-- Material supplied follows --

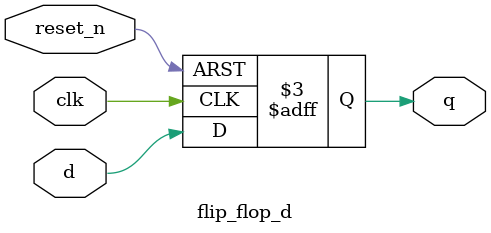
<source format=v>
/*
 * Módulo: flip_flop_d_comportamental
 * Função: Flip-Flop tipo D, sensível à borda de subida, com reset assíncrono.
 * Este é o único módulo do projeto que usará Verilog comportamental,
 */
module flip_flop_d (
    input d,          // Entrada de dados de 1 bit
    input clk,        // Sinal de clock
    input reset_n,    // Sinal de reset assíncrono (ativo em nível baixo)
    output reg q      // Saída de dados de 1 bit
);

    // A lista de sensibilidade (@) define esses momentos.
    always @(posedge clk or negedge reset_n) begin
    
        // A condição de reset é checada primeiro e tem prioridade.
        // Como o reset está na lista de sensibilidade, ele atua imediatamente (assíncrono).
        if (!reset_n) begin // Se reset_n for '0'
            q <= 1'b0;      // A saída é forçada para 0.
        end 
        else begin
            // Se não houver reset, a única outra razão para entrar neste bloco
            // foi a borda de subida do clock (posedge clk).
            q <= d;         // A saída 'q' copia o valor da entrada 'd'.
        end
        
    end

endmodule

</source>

-- Material supplied concluded --

The problem – Give the exact lines, and only those, from the line containing "em nível baixo)" through the line containing "if (!reset_n) begin" in the entries above.

Solved problem –
    input reset_n,    // Sinal de reset assíncrono (ativo em nível baixo)
    output reg q      // Saída de dados de 1 bit
);

    // A lista de sensibilidade (@) define esses momentos.
    always @(posedge clk or negedge reset_n) begin
    
        // A condição de reset é checada primeiro e tem prioridade.
        // Como o reset está na lista de sensibilidade, ele atua imediatamente (assíncrono).
        if (!reset_n) begin // Se reset_n for '0'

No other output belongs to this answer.